We’ve compiled a list of our best five and here they are, in no particular order
Vittorio Pozzo
The best place to start is with the only person to have led a men’s team to two World Cup triumphs.
Vittorio Pozzo won the World Cup with Italy in 1934 and 1938 and also led his country to the gold medal at the Berlin Olympics in 1936.
Il Vecchio Maestro (The Old Master) led the Azzurri to a 30-match unbeaten run between 1935 and 1939 that was only beaten by Roberto Mancini’s European champions in 2021.
He left the post after the 1948 Olympics, having been in charge for 19 years, the longest stay of any European national team manager.
Mario Zagallo
Brazilian Mario Zagallo had already won two World Cups as a player in 1958 and 1962 before he took charge of arguably the greatest international team of all time, the one that beat Italy 4-1 in the 1970 final in Mexico.

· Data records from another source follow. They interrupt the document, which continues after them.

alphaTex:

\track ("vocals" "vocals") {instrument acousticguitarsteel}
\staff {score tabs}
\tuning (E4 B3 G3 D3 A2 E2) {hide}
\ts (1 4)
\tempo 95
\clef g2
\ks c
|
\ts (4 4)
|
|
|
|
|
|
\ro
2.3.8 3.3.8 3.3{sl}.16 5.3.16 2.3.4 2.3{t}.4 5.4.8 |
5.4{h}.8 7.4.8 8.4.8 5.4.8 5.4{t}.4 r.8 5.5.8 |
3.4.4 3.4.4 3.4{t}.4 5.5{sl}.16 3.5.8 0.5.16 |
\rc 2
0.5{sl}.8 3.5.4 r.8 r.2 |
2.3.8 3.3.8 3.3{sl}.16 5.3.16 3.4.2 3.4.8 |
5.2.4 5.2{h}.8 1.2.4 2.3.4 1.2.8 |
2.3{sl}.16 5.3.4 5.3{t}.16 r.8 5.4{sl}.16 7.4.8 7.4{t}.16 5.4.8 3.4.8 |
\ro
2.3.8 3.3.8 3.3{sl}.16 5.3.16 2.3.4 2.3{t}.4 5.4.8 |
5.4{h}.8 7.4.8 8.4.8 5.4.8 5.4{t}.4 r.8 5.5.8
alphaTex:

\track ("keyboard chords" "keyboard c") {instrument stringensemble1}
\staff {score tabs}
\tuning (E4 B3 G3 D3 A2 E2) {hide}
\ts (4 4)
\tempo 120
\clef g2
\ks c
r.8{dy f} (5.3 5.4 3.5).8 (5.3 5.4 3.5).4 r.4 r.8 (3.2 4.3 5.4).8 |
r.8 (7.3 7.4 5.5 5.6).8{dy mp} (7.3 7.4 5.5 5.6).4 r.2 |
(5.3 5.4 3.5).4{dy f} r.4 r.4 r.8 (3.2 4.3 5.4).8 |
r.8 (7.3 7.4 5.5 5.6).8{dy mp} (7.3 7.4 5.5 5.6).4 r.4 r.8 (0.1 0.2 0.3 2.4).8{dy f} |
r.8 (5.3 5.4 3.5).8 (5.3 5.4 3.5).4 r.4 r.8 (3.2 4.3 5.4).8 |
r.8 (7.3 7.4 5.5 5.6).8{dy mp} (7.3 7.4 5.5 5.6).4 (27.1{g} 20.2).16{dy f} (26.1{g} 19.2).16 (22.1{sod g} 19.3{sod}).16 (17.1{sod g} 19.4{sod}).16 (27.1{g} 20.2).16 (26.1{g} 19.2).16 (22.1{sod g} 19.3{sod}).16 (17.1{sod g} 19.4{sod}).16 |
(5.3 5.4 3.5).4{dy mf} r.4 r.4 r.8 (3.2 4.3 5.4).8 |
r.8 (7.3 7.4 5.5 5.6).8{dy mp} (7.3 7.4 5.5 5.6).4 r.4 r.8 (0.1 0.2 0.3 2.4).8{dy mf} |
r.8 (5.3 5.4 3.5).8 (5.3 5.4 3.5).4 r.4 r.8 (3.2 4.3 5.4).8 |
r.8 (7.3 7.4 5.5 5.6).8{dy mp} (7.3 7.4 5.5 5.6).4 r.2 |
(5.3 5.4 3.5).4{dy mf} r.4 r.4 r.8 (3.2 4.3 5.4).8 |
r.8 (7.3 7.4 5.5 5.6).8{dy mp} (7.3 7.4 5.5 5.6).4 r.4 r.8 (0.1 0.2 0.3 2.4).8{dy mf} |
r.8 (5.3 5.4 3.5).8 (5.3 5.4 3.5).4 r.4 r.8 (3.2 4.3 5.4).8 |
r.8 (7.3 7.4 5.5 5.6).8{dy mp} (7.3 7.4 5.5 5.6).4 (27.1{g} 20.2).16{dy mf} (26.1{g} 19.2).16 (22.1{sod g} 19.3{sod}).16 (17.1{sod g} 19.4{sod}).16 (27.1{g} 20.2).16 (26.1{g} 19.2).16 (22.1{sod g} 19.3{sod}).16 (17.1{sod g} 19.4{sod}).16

But that was only the start of his long association with the national team as his team finished fourth in 1974 and he was also assistant to Carlos Alberto Parreira’s team that triumphed against Italy again in 1994.
Zagallo was the manager when Brazil lost to hosts France in the 1998 World Cup final, a year after he had led his nation to a Copa America triumph in 1997, so there is pretty much nothing that he hasn’t achieved.
Helmut Schon
Helmut Schon led West Germany to four World Cup finals and no manager has been in charge of more games at the finals (25) and won more of them (16).
After being assistant manager between 1959 and 1964, he lost his first World Cup final when they were defeated 4-2 by England in 1966 and, after leading his country to third spot four years later, he finally got his hands on the trophy when West Germany beat the Netherlands in 1974.
That victory came two years after success in the European Championships and two years before they were beaten by Czechoslovakia and Antonin Panenka’s cheeky penalty in a shootout in the Euros final.
Rinus Michels
Schon’s opposite number in the 1974 final was Rinus Michels, who may not have had the trophy success of some of the others on this list but deserves inclusion because his teams played such wonderful football.
The father of Total Football had led Ajax to three successive European Cup triumphs with talismanic superstar Johan Cruyff and the pair were integral to arguably the greatest team never to have won the World Cup.
He did return to the Dutch hotseat 14 years later when his team that included Marco van Basten and Ruud Gullit, beat the Soviet Union in the final of the European Championships.
Vicente del Bosque
Vicente del Bosque won the Champions League twice with Real Madrid, but he will always be hailed as a hero in Spain after directing them to their first World Cup triumph in South Africa in 2010.
He inherited a team who had won the European Championships the year before but helped his side to develop into by far the best international team on the planet.
They retained their European crown in 2012 when they brushed Italy aside 4-0 in the final in Kyiv and while he was unable to repeat the magic in Brazil two years later, his place in history had already been assured.